- _Task instructions_:
(1) In the essay on salt, which federal department's dietary guidelines still rank salt as Public Enemy No. 1?
(2) Render this sentence from the essay on salt in Spanish: "And yet, this eat-less-salt argument has been surprisingly controversial — and difficult to defend."
(3) Reproduce word for word the part of the essay on salt that starts at the words "THE first time" and stops after "subject was salt.".

THE first time I questioned the conventional wisdom on the nature of a healthy diet, I was in my salad days, almost 40 years ago, and the subject was salt.
Researchers were claiming that salt supplementation was unnecessary after strenuous exercise, and this advice was being passed on by health reporters. All I knew was that I had played high school football in suburban Maryland, sweating profusely through double sessions in the swamplike 90-degree days of August. Without salt pills, I couldn’t make it through a two-hour practice; I couldn’t walk across the parking lot afterward without cramping.
While sports nutritionists have since come around to recommend that we should indeed replenish salt when we sweat it out in physical activity, the message that we should avoid salt at all other times remains strong. Salt consumption is said to raise blood pressure, cause hypertension and increase the risk of premature death. This is why the Department of Agriculture’s dietary guidelines still consider salt Public Enemy No. 1, coming before fats, sugars and alcohol. It’s why the director of the Centers for Disease Control and Prevention has suggested that reducing salt consumption is as critical to long-term health as quitting cigarettes.
And yet, this eat-less-salt argument has been surprisingly controversial — and difficult to defend. Not because the food industry opposes it, but because the actual evidence to support it has always been so weak.
When I spent the better part of a year researching the state of the salt science back in 1998 — already a quarter century into the eat-less-salt recommendations — journal editors and public health administrators were still remarkably candid in their assessment of how flimsy the evidence was implicating salt as the cause of hypertension.

- _Entries shown_:
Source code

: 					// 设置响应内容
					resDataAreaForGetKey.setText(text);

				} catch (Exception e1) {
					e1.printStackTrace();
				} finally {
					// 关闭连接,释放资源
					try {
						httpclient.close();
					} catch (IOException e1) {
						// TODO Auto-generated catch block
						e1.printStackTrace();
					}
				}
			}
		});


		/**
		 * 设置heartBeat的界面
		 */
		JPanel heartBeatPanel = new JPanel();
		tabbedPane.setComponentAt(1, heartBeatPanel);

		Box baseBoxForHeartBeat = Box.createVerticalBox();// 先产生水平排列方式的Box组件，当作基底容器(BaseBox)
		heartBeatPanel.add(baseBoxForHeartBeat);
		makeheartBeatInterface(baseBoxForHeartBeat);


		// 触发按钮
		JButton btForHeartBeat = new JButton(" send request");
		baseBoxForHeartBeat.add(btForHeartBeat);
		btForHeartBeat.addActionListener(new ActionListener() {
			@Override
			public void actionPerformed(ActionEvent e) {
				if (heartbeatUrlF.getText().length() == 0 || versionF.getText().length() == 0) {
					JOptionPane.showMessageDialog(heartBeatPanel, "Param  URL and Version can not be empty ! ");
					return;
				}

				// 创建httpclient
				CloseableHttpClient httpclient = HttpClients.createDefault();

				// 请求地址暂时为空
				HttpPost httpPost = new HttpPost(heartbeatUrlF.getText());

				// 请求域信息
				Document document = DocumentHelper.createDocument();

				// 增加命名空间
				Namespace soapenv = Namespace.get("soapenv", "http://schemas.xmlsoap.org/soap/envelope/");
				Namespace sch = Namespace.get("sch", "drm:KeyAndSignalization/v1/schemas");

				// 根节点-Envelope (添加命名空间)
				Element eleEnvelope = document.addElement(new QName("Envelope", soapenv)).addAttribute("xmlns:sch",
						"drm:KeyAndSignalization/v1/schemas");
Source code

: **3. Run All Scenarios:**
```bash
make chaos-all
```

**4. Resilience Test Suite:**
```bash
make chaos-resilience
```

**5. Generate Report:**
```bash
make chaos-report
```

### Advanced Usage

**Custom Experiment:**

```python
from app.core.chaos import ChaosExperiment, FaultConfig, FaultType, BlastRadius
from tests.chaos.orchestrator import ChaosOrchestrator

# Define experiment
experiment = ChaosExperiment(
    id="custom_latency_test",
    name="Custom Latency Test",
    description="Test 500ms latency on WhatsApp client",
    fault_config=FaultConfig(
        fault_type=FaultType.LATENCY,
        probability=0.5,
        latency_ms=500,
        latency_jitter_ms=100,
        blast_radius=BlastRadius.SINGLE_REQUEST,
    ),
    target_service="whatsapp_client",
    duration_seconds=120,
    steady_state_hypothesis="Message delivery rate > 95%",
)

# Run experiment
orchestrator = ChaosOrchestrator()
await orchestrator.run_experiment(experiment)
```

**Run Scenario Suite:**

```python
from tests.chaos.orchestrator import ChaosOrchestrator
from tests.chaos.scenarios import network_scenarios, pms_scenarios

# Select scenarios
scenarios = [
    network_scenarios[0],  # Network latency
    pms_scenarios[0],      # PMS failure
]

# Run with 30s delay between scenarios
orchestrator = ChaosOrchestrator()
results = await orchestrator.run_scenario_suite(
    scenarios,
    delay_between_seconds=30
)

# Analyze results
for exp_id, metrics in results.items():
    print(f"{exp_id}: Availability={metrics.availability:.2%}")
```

- _Answers by item number_:
(1) The Department of Agriculture's.

(2) Y, sin embargo, este argumento de comer menos sal ha resultado sorprendentemente polémico, y difícil de defender.

(3)
THE first time I questioned the conventional wisdom on the nature of a healthy diet, I was in my salad days, almost 40 years ago, and the subject was salt.